I was hoping no one would ask that question. :D

I'm not sure of the date? In trying to find the answer, I ran across several brief references to the change but nothing that spelled it out in detail. One blip I read said the year was 1991. Here's the link to the article:

http://sportsillustrated.cnn.com/features/1999/weekly/990111/cb0111/

I thought the quote below and this article were more interesting, because it reminded me that the scholarship limit for men's college basketball was at 18 many years ago, before it was reduced to 15 and then to the current limit of 13. If you'll recall, there was a huge outcry of protest from the BCA that received a lot of attention nationally when the reduction from 15 to 13 was proposed. That may be one of the reasons I remembered it.

Calhoun focused on two contributing factors to this so-called “rise of the mid-majors.” One was the gradual spreading of talent across 300-plus Division I programs, thanks to reductions in scholarship limits over several decades, from 18 to 15 to 13. The other has been the large number of star players who first skipped directly from high school to the NBA and, since 2005, play one year of college ball before turning pro. Calhoun said this week he counted 23 current NBA players who would still be playing in college had they not left early.

http://www.pjstar.com/news/x1700894996/Wessler-Butler-here-for-the-parting-gifts
 
i would hate to see the limit raised. if anything, it should be lowered to 12.

you can only play five, raising the limit would just lead to more players being recruited with no realistic chance to get meaningful minutes, and hence, more unhappy players and more transfers.
 
i would hate to see the limit raised. if anything, it should be lowered to 12.

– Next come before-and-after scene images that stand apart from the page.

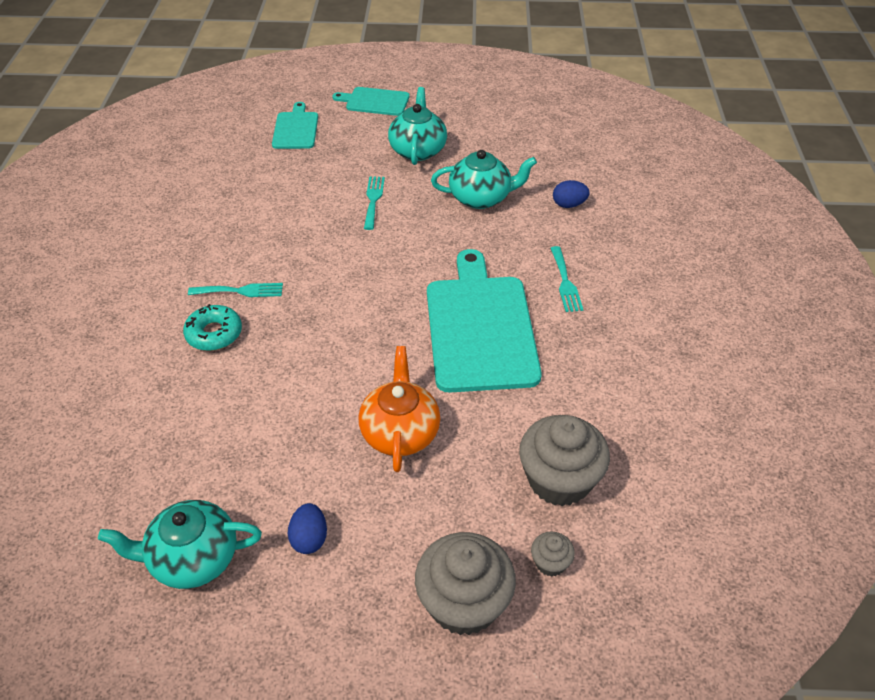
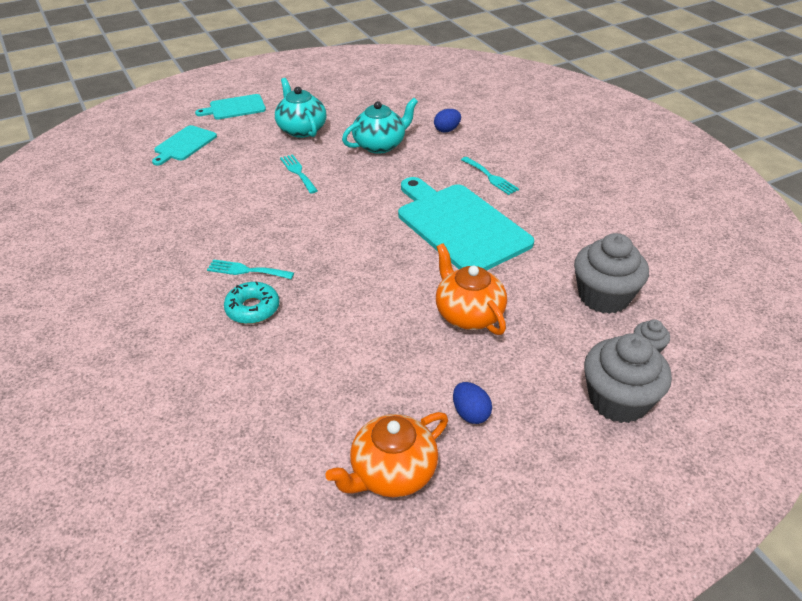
camera: 30 degrees left, 5 degrees down
turquoise teapot [98,500,262,589] -> orange teapot [325,412,448,497]
turquoise fork [188,283,283,297] -> turquoise fork turned 135 degrees counterclockwise [207,259,294,279]
turquoise cutting board [272,102,318,149] -> turquoise cutting board turned 120 degrees counterclockwise [152,125,217,165]

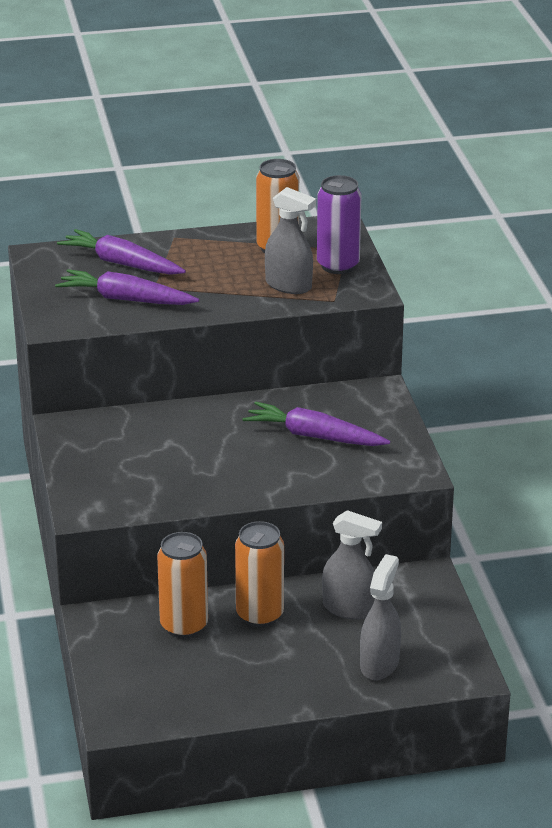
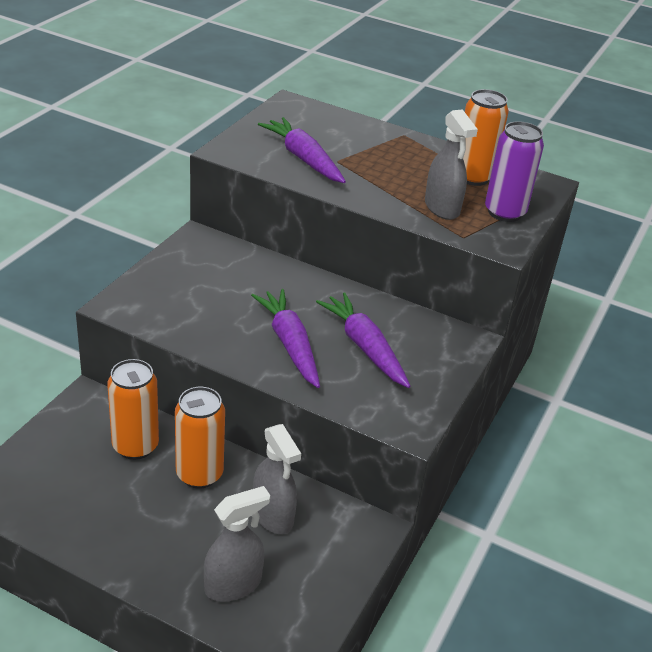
camera: 35 degrees right, 5 degrees up
purple carrot [57,229,186,275] -> purple carrot moved to [251,289,320,388]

you can only play five, raising the limit would just lead to more players being recruited with no realistic chance to get meaningful minutes, and hence, more unhappy players and more transfers.

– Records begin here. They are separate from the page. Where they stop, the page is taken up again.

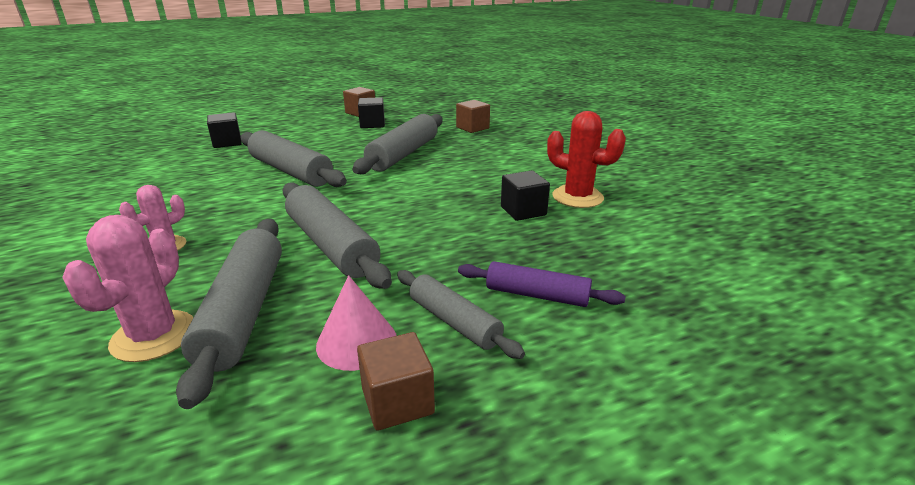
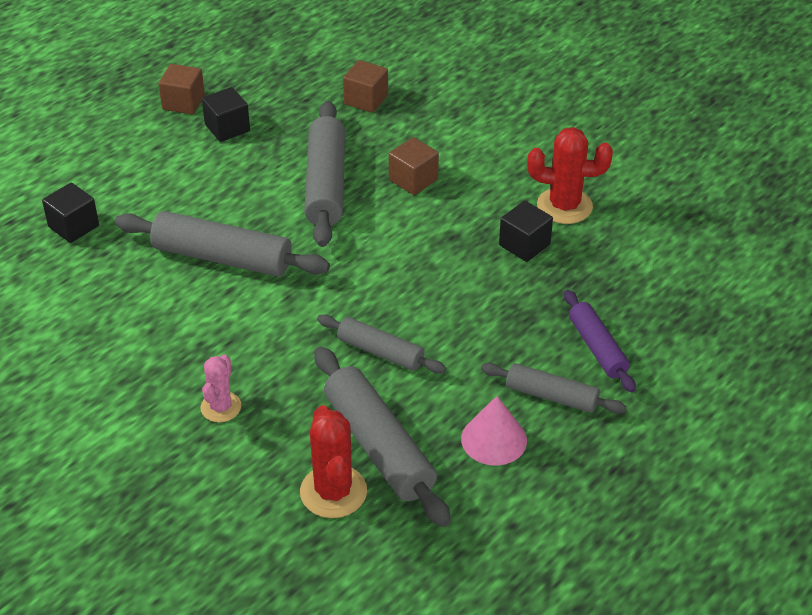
camera: 25 degrees left, 15 degrees up
pink cactus [62,215,193,362] -> red cactus [300,405,367,518]
grey rolling pin [282,183,392,289] -> grey rolling pin [317,314,446,374], size x0.60
brown cube [357,332,435,431] -> brown cube moved to [389,137,439,195]
purple rolling pin [458,261,626,307] -> purple rolling pin turned 75 degrees clockwise [564,290,636,393]

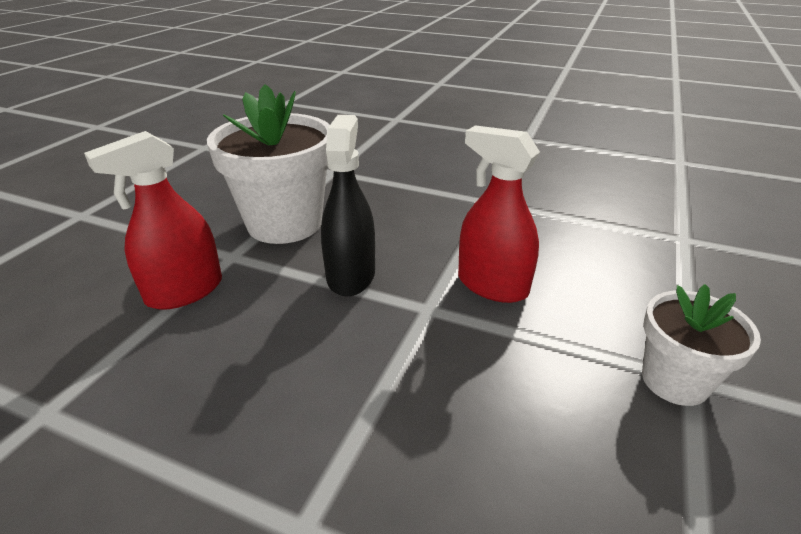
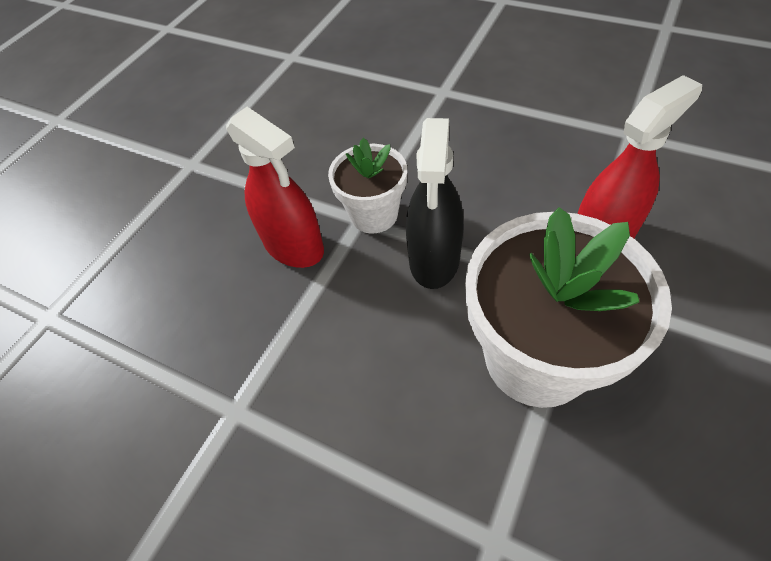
camera: 170 degrees left, 20 degrees up
white flower pot [642,284,761,406] -> white flower pot moved to [328,138,407,233]

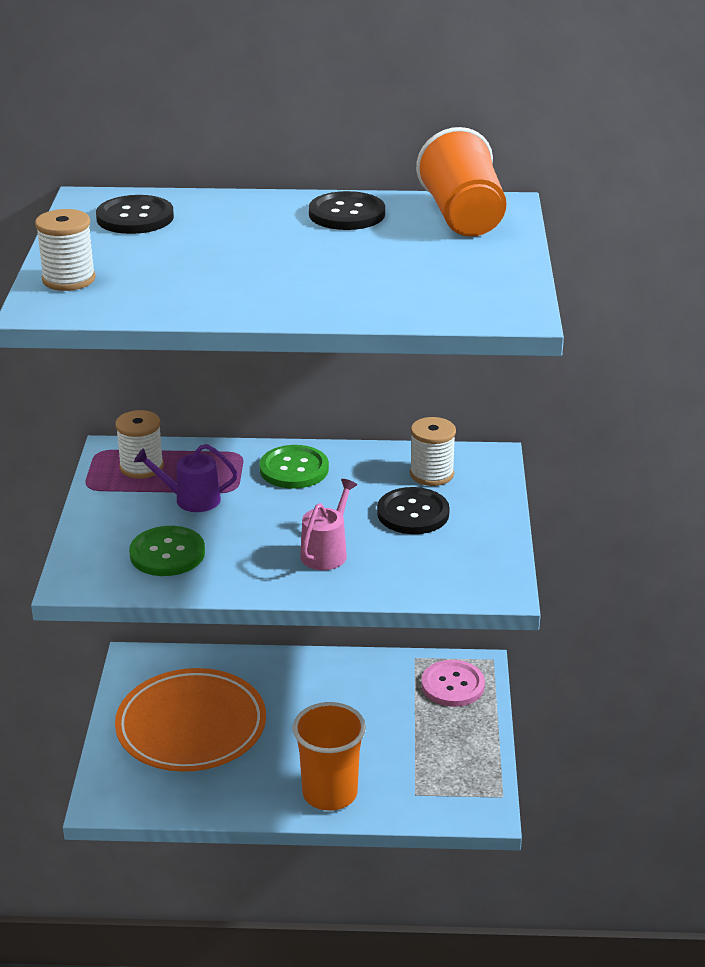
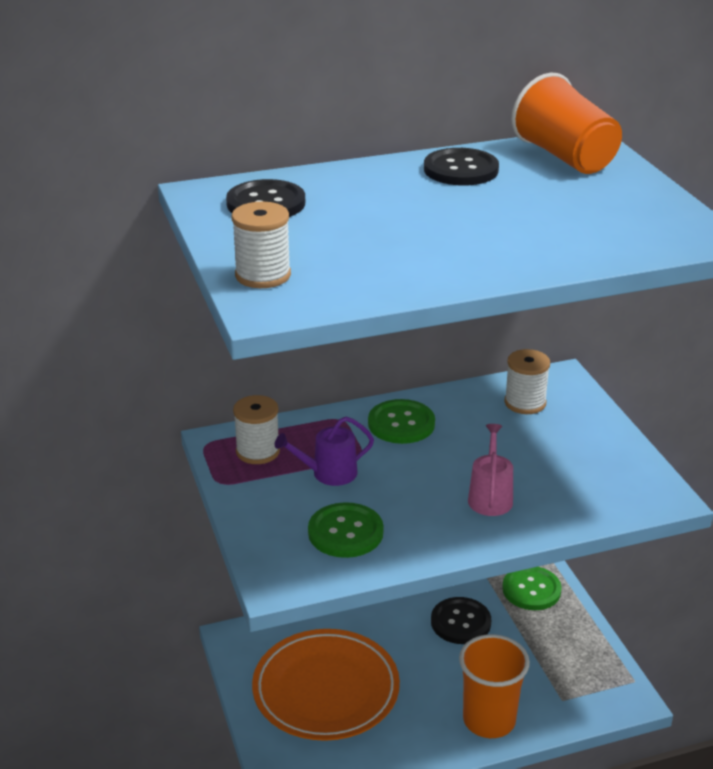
camera: 20 degrees left, 0 degrees up
black button [377,487,450,534] -> black button moved to [431,597,491,644]
pink button [421,660,485,707] -> green button [502,567,562,610]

Yeah, I don't think the limit should be raised. But I would hate to see it lowered too much. Going to 12 might not be all that bad. All it takes is a defection or two during the season, a semester where someone doesn't make his grades, a rash of injuries and a transfer sitting the year out, to cut into that total in a hurry.

I remember a time not long ago when OU tipped the season off thinking we had plenty of depth to go ten or more deep, only to finish the season barely getting by with a seven or eight player rotation. Those 13 schollies have a way of disappearing pretty fast sometimes.
 
i would hate to see the limit raised. if anything, it should be lowered to 12.

you can only play five, raising the limit would just lead to more players being recruited with no realistic chance to get meaningful minutes, and hence, more unhappy players and more transfers.

and all the while being more expensive for the AD, when those moneys could go to a student-athlete in split schollie sports, like baseball or into tutoring services or whatever.